Os perigos das Fake News na era da informação

Enviada em 23/08/2018

Personagens que criavam mentiras e as espalhavam, muitas das vezes das janelas de suas casas, perderam-se no tempo em obras literárias como as de Jorge Amado e Dias Gomes. No atual contexto social, em plena era tecnológica, os perigos são chamados de “Fake News” e os disseminadores são aqueles nas redes sociais.

Indubitavelmente, o século XXI está marcado pela inserção da população mundial à era tecnológica. Do local mais remoto, aos cidadãos mais humildes, a tecnologia da informática se faz presente. É inegável que houve melhorias na qualidade de vida. Contudo, existem aspectos negativos que acabam por desabonar as maravilhas da tecnologia. Desses, as “Fake News” são as mais relevantes. Isso porque espalhar mentiras, com a velocidade e amplificação, gera danos significativos.

Conforme a Constituição Federal brasileira, há garantia de liberdade de expressão às pessoas, vedado o anonimato. O direito assegurado, à época, mais frequentemente relacionado ao jornalismo, hoje, tem um dimensionamento maior. Há muitos blogueiros, influenciadores digitais, consumidores compulsivos de aplicativos sociais. O historiador brasileiro, Leandro Karnal, afirma que a sociedade brasileira mudou e que os valores transformaram-se. Além disso, essa sociedade não está adequada à nova era. Espalhar mentiras em redes sociais não é fofoca. É mais grave, apesar de muitos não terem essa ciência. O que respalda a pessoa atingida ? Qual a pena para o criador e os disseminadores?

• [MATERIAL FORNECIDO]
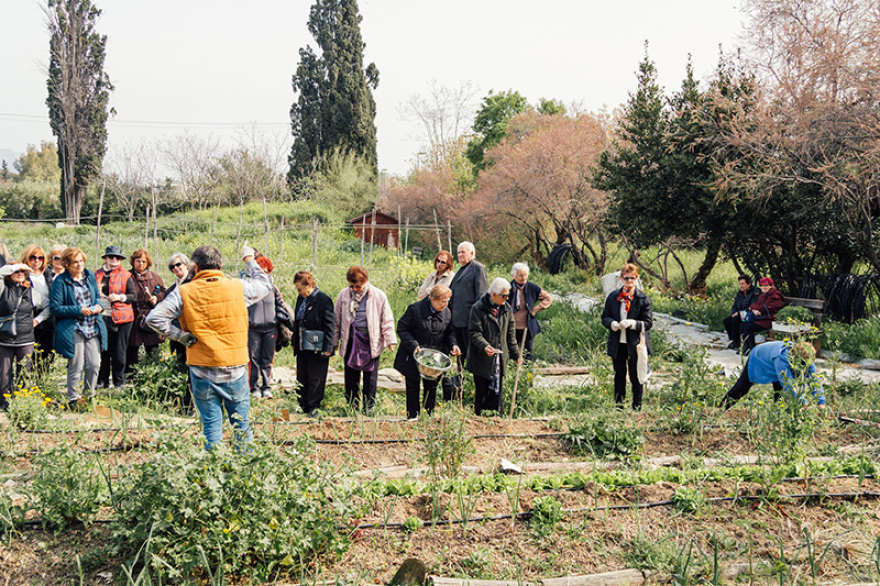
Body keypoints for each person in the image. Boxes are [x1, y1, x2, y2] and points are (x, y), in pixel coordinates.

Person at [146, 244, 271, 449]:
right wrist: (249, 259)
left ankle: (214, 472)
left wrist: (179, 336)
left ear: (195, 266)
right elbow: (265, 285)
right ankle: (246, 474)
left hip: (201, 367)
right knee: (241, 425)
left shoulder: (183, 292)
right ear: (220, 265)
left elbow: (154, 318)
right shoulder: (237, 287)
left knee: (211, 427)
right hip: (235, 365)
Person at [333, 266, 396, 413]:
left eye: (358, 286)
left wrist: (390, 340)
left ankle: (369, 407)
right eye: (352, 286)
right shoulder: (343, 295)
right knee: (351, 375)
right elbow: (337, 320)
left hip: (371, 341)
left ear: (366, 281)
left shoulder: (378, 295)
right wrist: (335, 342)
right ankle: (352, 407)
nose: (355, 289)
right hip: (351, 341)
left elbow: (386, 319)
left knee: (370, 377)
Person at [50, 247, 107, 409]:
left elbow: (96, 296)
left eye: (81, 261)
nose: (79, 264)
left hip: (92, 325)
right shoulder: (60, 281)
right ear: (67, 264)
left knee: (95, 363)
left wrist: (98, 305)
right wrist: (78, 310)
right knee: (76, 364)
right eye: (75, 262)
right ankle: (73, 399)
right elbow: (55, 308)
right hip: (73, 327)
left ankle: (89, 396)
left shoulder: (89, 276)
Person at [394, 284, 460, 420]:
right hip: (415, 354)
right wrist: (413, 344)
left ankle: (428, 415)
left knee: (432, 385)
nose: (445, 304)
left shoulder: (447, 312)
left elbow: (450, 332)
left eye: (447, 301)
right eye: (443, 301)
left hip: (434, 355)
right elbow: (402, 328)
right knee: (412, 384)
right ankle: (412, 416)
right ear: (433, 299)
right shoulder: (415, 310)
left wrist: (453, 344)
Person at [601, 263, 653, 410]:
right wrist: (612, 324)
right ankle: (619, 405)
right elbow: (605, 317)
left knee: (636, 376)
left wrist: (632, 323)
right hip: (618, 342)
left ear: (637, 278)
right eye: (626, 278)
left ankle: (637, 407)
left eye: (632, 278)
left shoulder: (643, 299)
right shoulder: (613, 297)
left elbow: (648, 323)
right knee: (619, 374)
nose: (629, 281)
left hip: (635, 343)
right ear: (621, 279)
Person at [467, 277, 522, 416]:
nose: (507, 298)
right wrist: (485, 346)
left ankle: (496, 421)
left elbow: (510, 334)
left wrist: (515, 354)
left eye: (508, 295)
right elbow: (474, 333)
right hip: (481, 358)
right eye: (504, 296)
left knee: (497, 394)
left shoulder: (506, 309)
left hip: (499, 358)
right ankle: (480, 422)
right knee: (482, 393)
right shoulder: (478, 308)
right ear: (494, 295)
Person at [719, 341, 826, 409]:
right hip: (759, 357)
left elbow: (814, 380)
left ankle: (776, 414)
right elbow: (788, 384)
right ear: (797, 357)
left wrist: (821, 402)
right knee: (743, 387)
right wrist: (802, 402)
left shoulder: (807, 358)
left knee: (780, 393)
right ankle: (721, 408)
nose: (807, 365)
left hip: (774, 359)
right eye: (804, 363)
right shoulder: (781, 359)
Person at [292, 271, 335, 417]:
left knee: (315, 378)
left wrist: (328, 347)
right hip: (302, 344)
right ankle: (302, 404)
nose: (299, 292)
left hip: (317, 346)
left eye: (300, 289)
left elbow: (330, 326)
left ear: (309, 285)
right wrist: (294, 342)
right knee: (302, 376)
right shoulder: (301, 299)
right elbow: (296, 322)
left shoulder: (324, 300)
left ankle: (313, 407)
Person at [95, 246, 136, 389]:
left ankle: (118, 381)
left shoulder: (125, 275)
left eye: (117, 258)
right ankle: (102, 380)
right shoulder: (97, 274)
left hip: (123, 317)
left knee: (119, 352)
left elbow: (133, 296)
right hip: (102, 316)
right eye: (111, 257)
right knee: (103, 350)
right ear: (105, 258)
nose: (114, 260)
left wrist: (119, 297)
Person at [246, 255, 284, 399]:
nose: (264, 275)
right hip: (253, 328)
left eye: (266, 272)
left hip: (270, 328)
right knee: (254, 359)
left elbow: (280, 305)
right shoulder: (249, 289)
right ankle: (254, 387)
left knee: (267, 359)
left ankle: (266, 387)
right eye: (260, 271)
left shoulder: (273, 289)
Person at [0, 264, 36, 411]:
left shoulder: (30, 289)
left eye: (23, 271)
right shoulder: (3, 288)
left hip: (25, 337)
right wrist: (16, 266)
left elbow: (46, 305)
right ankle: (4, 404)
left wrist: (37, 320)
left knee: (25, 372)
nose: (21, 273)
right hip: (5, 337)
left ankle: (22, 403)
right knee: (4, 374)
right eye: (17, 271)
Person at [127, 249, 165, 374]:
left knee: (152, 347)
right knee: (132, 347)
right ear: (133, 262)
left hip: (150, 316)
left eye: (144, 261)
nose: (141, 264)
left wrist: (157, 298)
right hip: (133, 315)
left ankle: (153, 373)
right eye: (138, 261)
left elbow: (164, 293)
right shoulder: (127, 276)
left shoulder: (155, 278)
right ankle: (130, 375)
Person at [164, 252, 194, 414]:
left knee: (193, 371)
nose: (175, 269)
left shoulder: (193, 284)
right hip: (178, 337)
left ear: (187, 265)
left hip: (192, 335)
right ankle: (185, 403)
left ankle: (189, 406)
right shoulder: (172, 289)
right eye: (172, 267)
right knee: (183, 369)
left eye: (178, 265)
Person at [449, 242, 488, 362]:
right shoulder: (461, 270)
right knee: (461, 355)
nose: (460, 255)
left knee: (471, 357)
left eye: (463, 252)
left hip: (469, 321)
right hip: (457, 321)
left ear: (472, 253)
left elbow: (481, 295)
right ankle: (461, 379)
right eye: (458, 253)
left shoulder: (478, 268)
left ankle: (468, 379)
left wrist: (476, 319)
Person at [20, 245, 55, 369]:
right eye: (33, 257)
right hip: (29, 317)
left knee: (47, 354)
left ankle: (41, 384)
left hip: (47, 318)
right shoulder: (21, 275)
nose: (36, 261)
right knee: (29, 356)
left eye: (40, 258)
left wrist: (40, 319)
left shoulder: (48, 274)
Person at [509, 262, 552, 361]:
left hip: (527, 327)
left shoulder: (532, 287)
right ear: (514, 275)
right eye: (521, 275)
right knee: (512, 354)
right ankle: (512, 373)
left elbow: (548, 298)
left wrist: (535, 309)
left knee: (528, 353)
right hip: (511, 327)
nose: (524, 277)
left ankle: (528, 374)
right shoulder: (508, 287)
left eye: (525, 275)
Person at [741, 277, 785, 354]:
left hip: (770, 320)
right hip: (762, 318)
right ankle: (746, 347)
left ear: (771, 286)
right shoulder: (764, 294)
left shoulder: (775, 295)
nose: (764, 287)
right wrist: (754, 310)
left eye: (766, 285)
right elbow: (754, 304)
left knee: (748, 327)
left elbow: (764, 307)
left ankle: (752, 349)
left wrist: (755, 308)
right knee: (742, 325)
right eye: (762, 285)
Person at [723, 275, 760, 351]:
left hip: (749, 314)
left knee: (736, 320)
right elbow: (735, 305)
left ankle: (737, 342)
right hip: (740, 314)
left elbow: (753, 306)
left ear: (749, 284)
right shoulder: (739, 293)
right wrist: (734, 312)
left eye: (743, 284)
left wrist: (739, 313)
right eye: (740, 284)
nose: (741, 286)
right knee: (727, 321)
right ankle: (734, 340)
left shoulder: (755, 292)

• [TAREFAS DO EXERCÍCIO]
(1) No texto sobre os perigos das Fake News, em obras de quais escritores aparecem os personagens que espalhavam mentiras das janelas de suas casas?
(2) Transcreva do texto sobre os perigos das Fake News o trecho entre "Os perigos das" e "gera danos significativos.", incluindo essas palavras.
(3) Continue o texto sobre os perigos das Fake News a partir da última frase apresentada.

• [RESPOSTAS]
(1) Nas obras de Jorge Amado e Dias Gomes.

(2)
Os perigos das Fake News na era da informação

Enviada em 23/08/2018

Personagens que criavam mentiras e as espalhavam, muitas das vezes das janelas de suas casas, perderam-se no tempo em obras literárias como as de Jorge Amado e Dias Gomes. No atual contexto social, em plena era tecnológica, os perigos são chamados de “Fake News” e os disseminadores são aqueles nas redes sociais.

Indubitavelmente, o século XXI está marcado pela inserção da população mundial à era tecnológica. Do local mais remoto, aos cidadãos mais humildes, a tecnologia da informática se faz presente. É inegável que houve melhorias na qualidade de vida. Contudo, existem aspectos negativos que acabam por desabonar as maravilhas da tecnologia. Desses, as “Fake News” são as mais relevantes. Isso porque espalhar mentiras, com a velocidade e amplificação, gera danos significativos.

(3)
As respostas às perguntas parecem distantes para uma sociedade que não se preparou à velocidade da informática. Alguns legisladores apostam exclusivamente na criação de novas leis que regulamentem o assunto. Todavia, a sociedade precisa rever valores éticos e morais em ações simples e cotidianas como enviar mensagens em grupos familiares. Esse aviso, se mentiroso, causará danos sociais, econômicos, políticos. Não será somente um indivíduo ou um Estado atingido, o mundo poderá padecer. Um dos casos mais recentes e graves foi a divulgação de supostas “Fake News” em plena disputa presidencial americana. Estudiosos confirmaram que elas foram decisivas no pleito.

Para amenizar os efeitos das mentiras tecnológicas, o Estado precisa estar preparado. Há de se investir em moderna legislação que aborde o tema. Os aparelhos do Estado precisam estar preparados para identificação das notícias, dos noticiadores e para bloqueio das mesmas. O país necessita de planos de contingenciamento aos danos gerados pela tecnologia. Além disso, há de haver investimentos em educação tecnológica, não se esquecendo do ensino da ética e moral. Por fim, a sociedade precisa conscientizar-se dos prejuízos pelas " Fake News" . Averiguar a veridicidade em fontes confiáveis e avaliar a necessidade de repassá-las, é primordial à sociedade moderna.